UBC Theses and Dissertations
Study of the role of viral coat protein and host factor HSP70 homologs in the assembly and disassembly of Cucumber necrosis virus particles Alam, Syed Benazir
Virion assembly and disassembly are crucial aspects of the virus multiplication cycle, however, relatively little is known about these processes in plant viruses. While the former helps to produce multiple copies of stable infectious progeny virions, the latter is required for release of the encapsidated viral genome into a host cell for initiating new rounds of virus multiplication.
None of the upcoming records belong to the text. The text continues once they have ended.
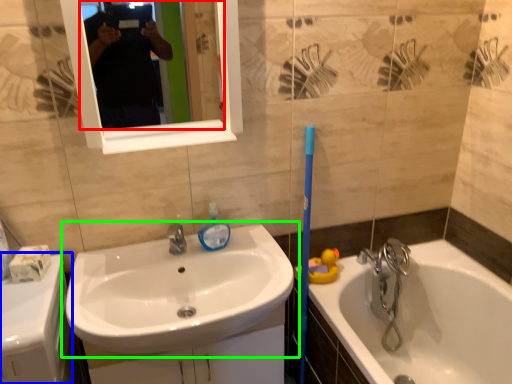
Question: Which object is positioned closest to mirror (highlighted by a red box)? Select from counter top (highlighted by a blue box) and sink (highlighted by a green box).

Choices:
 (A) counter top
 (B) sink

Answer: (B)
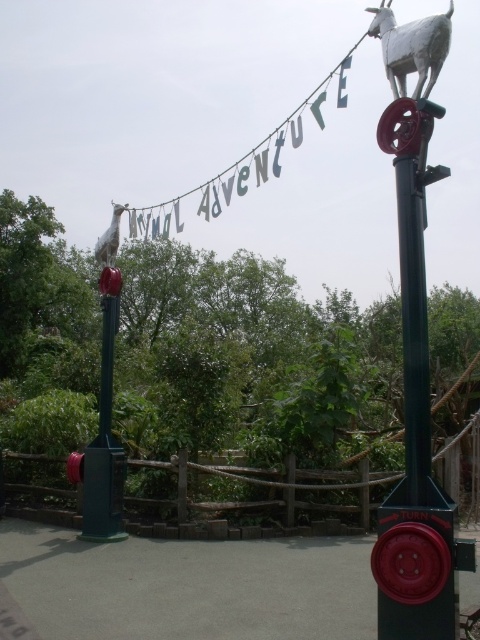
Does metallic red wheel at right appear on the right side of white matte goat at upper left?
In this thesis, I aimed to study Cucumber necrosis virus (CNV) particle assembly and disassembly and the role of CNV coat protein (CP) and host HSP70 homologs in these processes. It was found that CNV infection of Nicotiana benthamiana causes a significant upregulation of HSP70 homologs, and that, in turn, HSP70 is co-opted by the virus at several stages of the multiplication cycle to promote various aspects of the infection cycle including viral RNA, CP and particle accumulation. HSP70 homologs were also found to assist CNV CP in chloroplast targeting possibly to attenuate chloroplast-mediated plant defence and thereby allow further spread of the virus. It was also determined that the HSP70 homologue, Hsc70-2 is bound to CNV virions and that this association appears to facilitate the uncoating efficiency of CNV particles likely via triggering a conformational change in particles. This is the first report that a plant virus utilizes HSP70 homologs for disassembly. A highly basic “KGRKPR” sequence in the ε-region of the CNV CP arm was also examined for its role in virion assembly and encapsidation of viral RNA. Through mutational analysis, it was found that the basic residues promote T=3 versus T=1 virion formation and encapsidation of full-length viral RNA in vivo. Moreover, mutants lacking 2-4 of the basic residues encapsidated proportionately greater amounts of host RNA suggesting the role of these basic residues in selection of viral RNA during assembly. It was also shown that heat shock enhances transcription of heat-inducible ONSEN-like retrotransposons known to be induced during CNV infection. Since retrotransposons are known to play an important role in genome variation, the described studies may be helpful in understanding the importance of plant viruses in inducing genome variation and perhaps adaptation of plants to changes in the environment.